## DIRECTIONS:
From the records that follow, return exactly the lines beginning at the one that contains "Interim Head of School" and ending at the one that contains "reference to the author(s)", pictures left out.

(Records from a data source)

*****

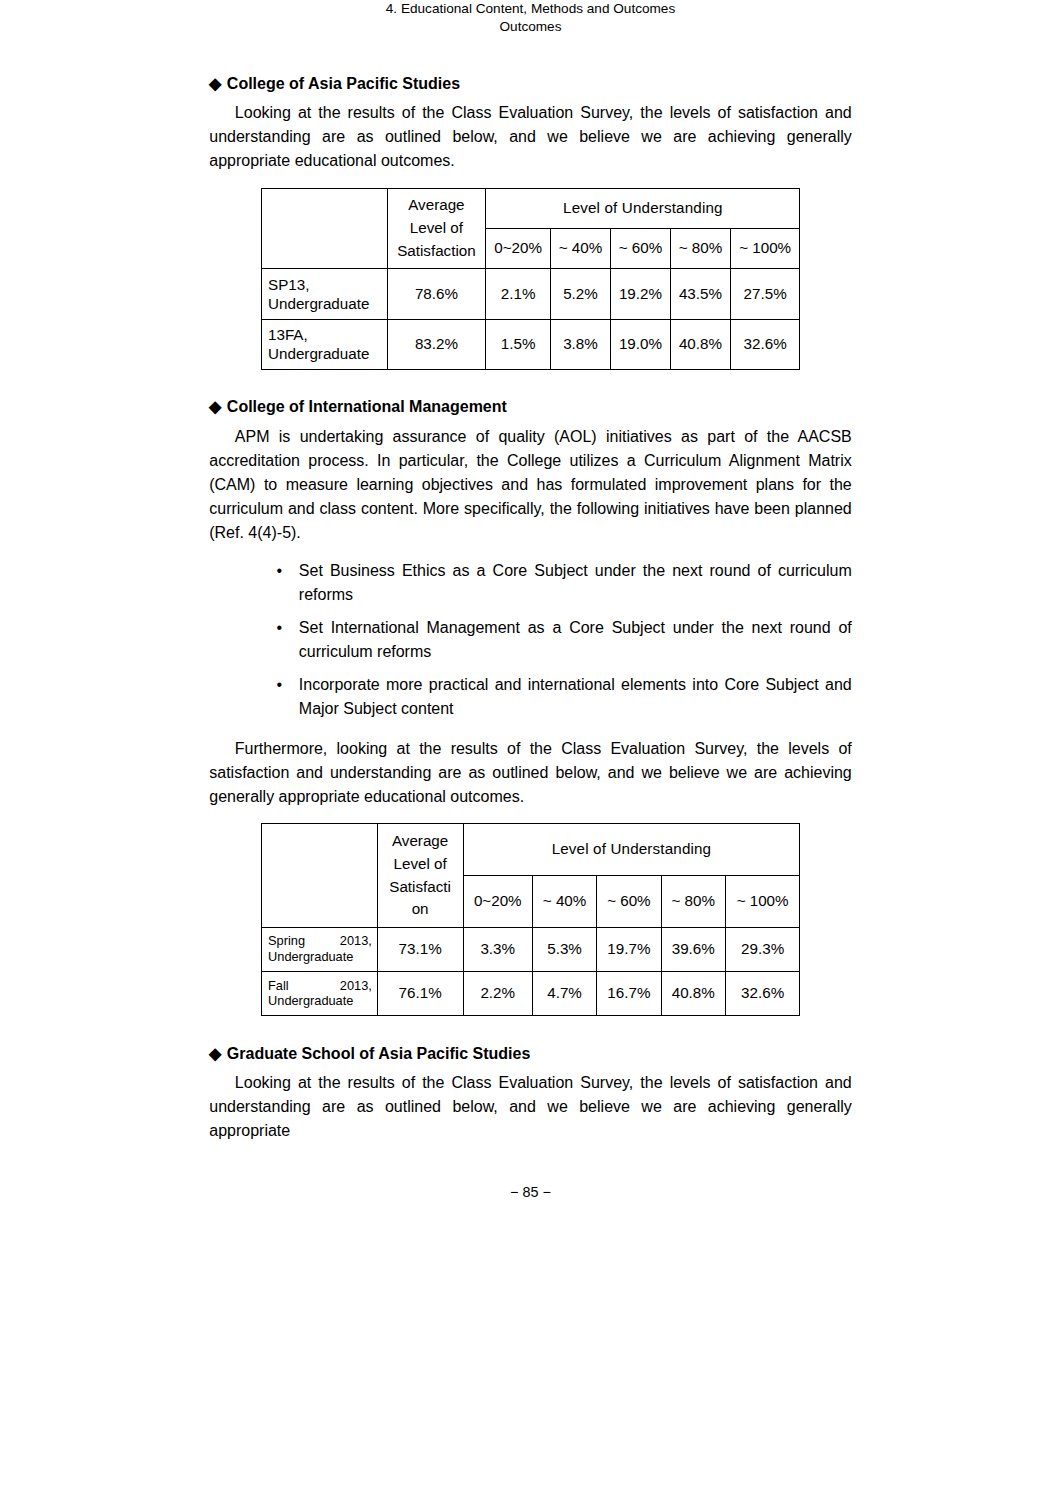4. Educational Content, Methods and Outcomes
Outcomes
◆College of Asia Pacific Studies
Looking at the results of the Class Evaluation Survey, the levels of satisfaction and understanding are as outlined below, and we believe we are achieving generally appropriate educational outcomes.
| | Average Level of Satisfaction | Level of Understanding |
| --- | --- | --- |
| 0~20% | ~ 40% | ~ 60% | ~ 80% | ~ 100% |
| SP13, Undergraduate | 78.6% | 2.1% | 5.2% | 19.2% | 43.5% | 27.5% |
| 13FA, Undergraduate | 83.2% | 1.5% | 3.8% | 19.0% | 40.8% | 32.6% |
◆College of International Management
APM is undertaking assurance of quality (AOL) initiatives as part of the AACSB accreditation process. In particular, the College utilizes a Curriculum Alignment Matrix (CAM) to measure learning objectives and has formulated improvement plans for the curriculum and class content. More specifically, the following initiatives have been planned (Ref. 4(4)-5).
Set Business Ethics as a Core Subject under the next round of curriculum reforms
Set International Management as a Core Subject under the next round of curriculum reforms
Incorporate more practical and international elements into Core Subject and Major Subject content
Furthermore, looking at the results of the Class Evaluation Survey, the levels of satisfaction and understanding are as outlined below, and we believe we are achieving generally appropriate educational outcomes.
| | Average Level of Satisfacti on | Level of Understanding |
| --- | --- | --- |
| 0~20% | ~ 40% | ~ 60% | ~ 80% | ~ 100% |
| Spring 2013, Undergraduate | 73.1% | 3.3% | 5.3% | 19.7% | 39.6% | 29.3% |
| Fall 2013, Undergraduate | 76.1% | 2.2% | 4.7% | 16.7% | 40.8% | 32.6% |
◆Graduate School of Asia Pacific Studies
Looking at the results of the Class Evaluation Survey, the levels of satisfaction and understanding are as outlined below, and we believe we are achieving generally appropriate
− 85 −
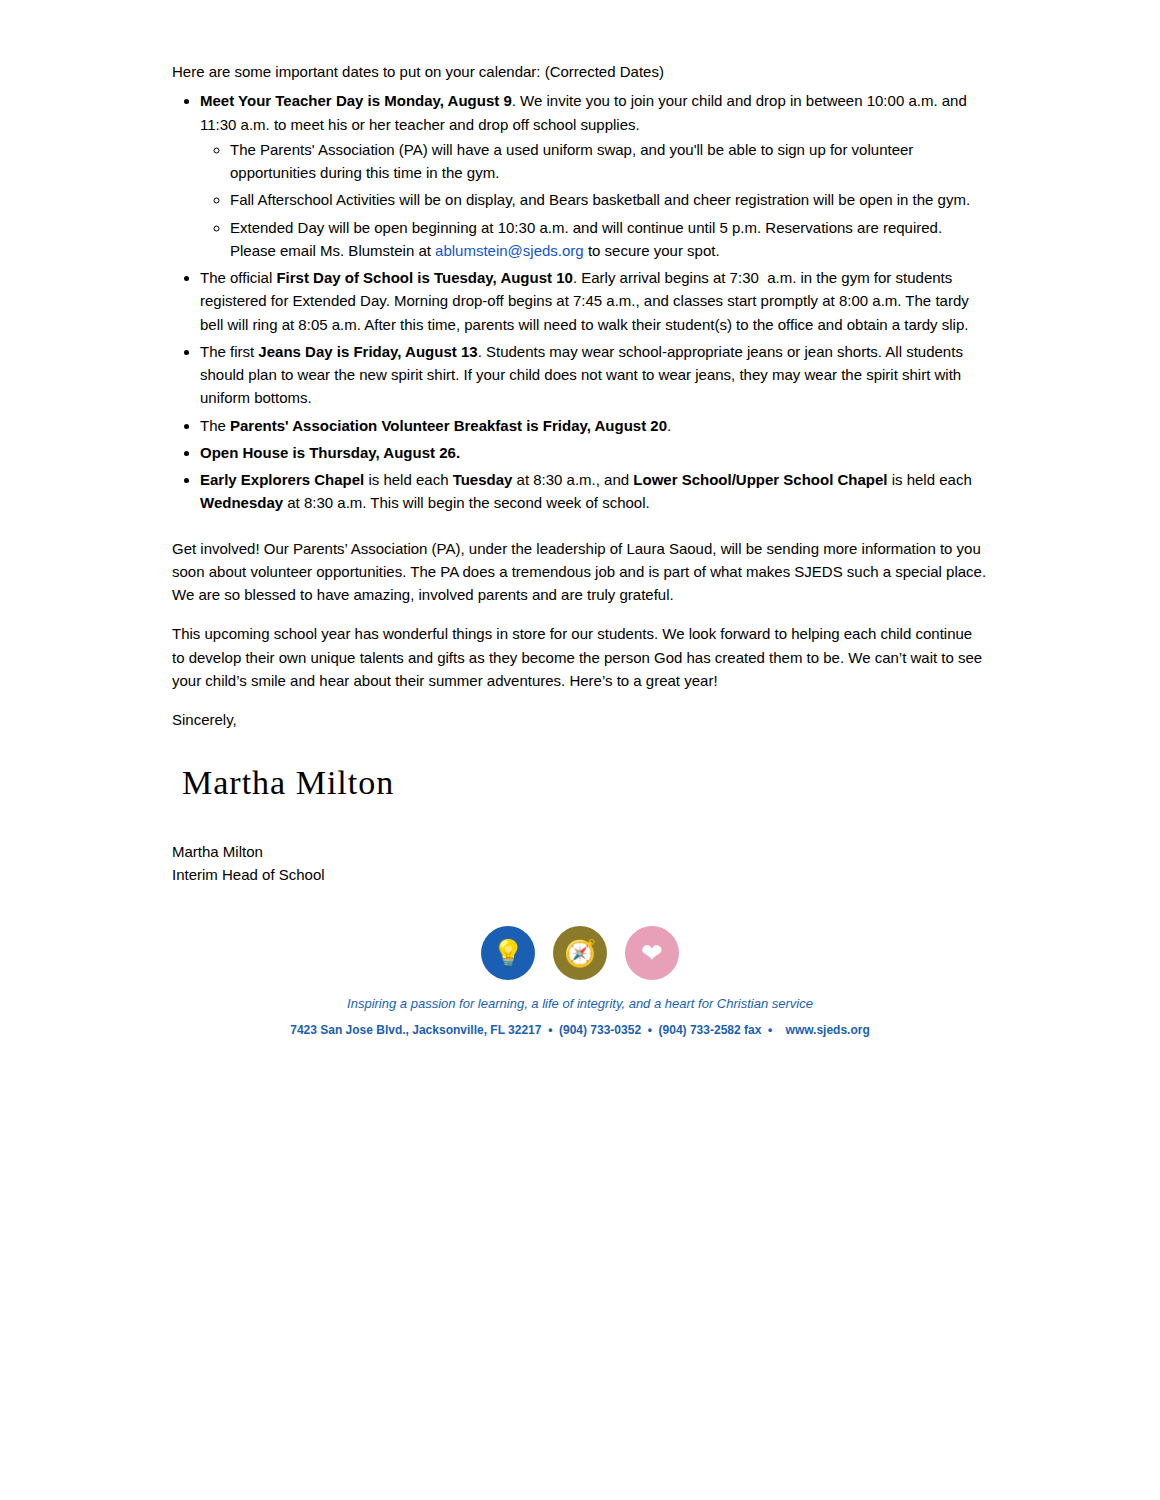Here are some important dates to put on your calendar: (Corrected Dates)
Meet Your Teacher Day is Monday, August 9. We invite you to join your child and drop in between 10:00 a.m. and 11:30 a.m. to meet his or her teacher and drop off school supplies.
The Parents' Association (PA) will have a used uniform swap, and you'll be able to sign up for volunteer opportunities during this time in the gym.
Fall Afterschool Activities will be on display, and Bears basketball and cheer registration will be open in the gym.
Extended Day will be open beginning at 10:30 a.m. and will continue until 5 p.m. Reservations are required. Please email Ms. Blumstein at ablumstein@sjeds.org to secure your spot.
The official First Day of School is Tuesday, August 10. Early arrival begins at 7:30 a.m. in the gym for students registered for Extended Day. Morning drop-off begins at 7:45 a.m., and classes start promptly at 8:00 a.m. The tardy bell will ring at 8:05 a.m. After this time, parents will need to walk their student(s) to the office and obtain a tardy slip.
The first Jeans Day is Friday, August 13. Students may wear school-appropriate jeans or jean shorts. All students should plan to wear the new spirit shirt. If your child does not want to wear jeans, they may wear the spirit shirt with uniform bottoms.
The Parents' Association Volunteer Breakfast is Friday, August 20.
Open House is Thursday, August 26.
Early Explorers Chapel is held each Tuesday at 8:30 a.m., and Lower School/Upper School Chapel is held each Wednesday at 8:30 a.m. This will begin the second week of school.
Get involved! Our Parents’ Association (PA), under the leadership of Laura Saoud, will be sending more information to you soon about volunteer opportunities. The PA does a tremendous job and is part of what makes SJEDS such a special place. We are so blessed to have amazing, involved parents and are truly grateful.
This upcoming school year has wonderful things in store for our students. We look forward to helping each child continue to develop their own unique talents and gifts as they become the person God has created them to be. We can’t wait to see your child’s smile and hear about their summer adventures. Here’s to a great year!
Sincerely,
Martha Milton
Martha Milton
Interim Head of School
💡
🧭
❤
Inspiring a passion for learning, a life of integrity, and a heart for Christian service
7423 San Jose Blvd., Jacksonville, FL 32217 • (904) 733-0352 • (904) 733-2582 fax • www.sjeds.org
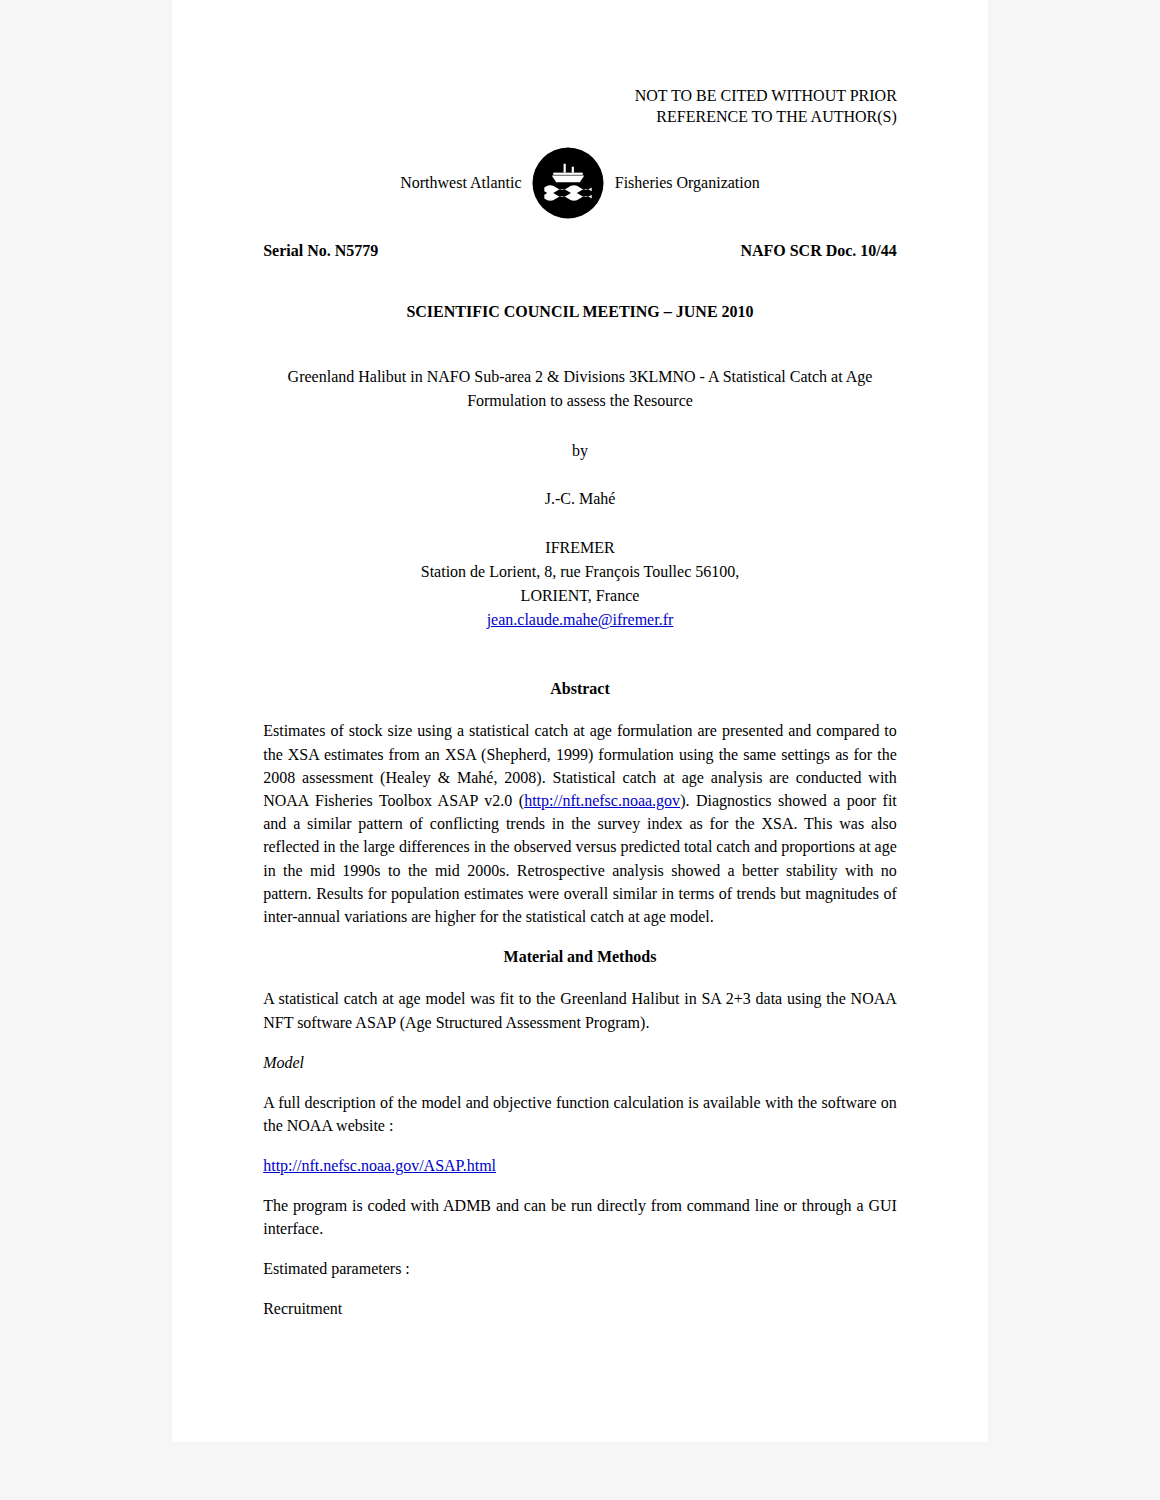Not to be cited without prior
reference to the author(s)
Northwest Atlantic Fisheries Organization
Serial No. N5779 NAFO SCR Doc. 10/44
SCIENTIFIC COUNCIL MEETING – JUNE 2010
Greenland Halibut in NAFO Sub-area 2 & Divisions 3KLMNO - A Statistical Catch at Age Formulation to assess the Resource
by
J.-C. Mahé
IFREMER
Station de Lorient, 8, rue François Toullec 56100,
LORIENT, France
jean.claude.mahe@ifremer.fr
Abstract
Estimates of stock size using a statistical catch at age formulation are presented and compared to the XSA estimates from an XSA (Shepherd, 1999) formulation using the same settings as for the 2008 assessment (Healey & Mahé, 2008). Statistical catch at age analysis are conducted with NOAA Fisheries Toolbox ASAP v2.0 (http://nft.nefsc.noaa.gov). Diagnostics showed a poor fit and a similar pattern of conflicting trends in the survey index as for the XSA. This was also reflected in the large differences in the observed versus predicted total catch and proportions at age in the mid 1990s to the mid 2000s. Retrospective analysis showed a better stability with no pattern. Results for population estimates were overall similar in terms of trends but magnitudes of inter-annual variations are higher for the statistical catch at age model.
Material and Methods
A statistical catch at age model was fit to the Greenland Halibut in SA 2+3 data using the NOAA NFT software ASAP (Age Structured Assessment Program).
Model
A full description of the model and objective function calculation is available with the software on the NOAA website :
http://nft.nefsc.noaa.gov/ASAP.html
The program is coded with ADMB and can be run directly from command line or through a GUI interface.
Estimated parameters :
Recruitment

*****

## EXPECTED OUTPUT:
Interim Head of School
💡
🧭
❤
Inspiring a passion for learning, a life of integrity, and a heart for Christian service
7423 San Jose Blvd., Jacksonville, FL 32217 • (904) 733-0352 • (904) 733-2582 fax • www.sjeds.org
Not to be cited without prior
reference to the author(s)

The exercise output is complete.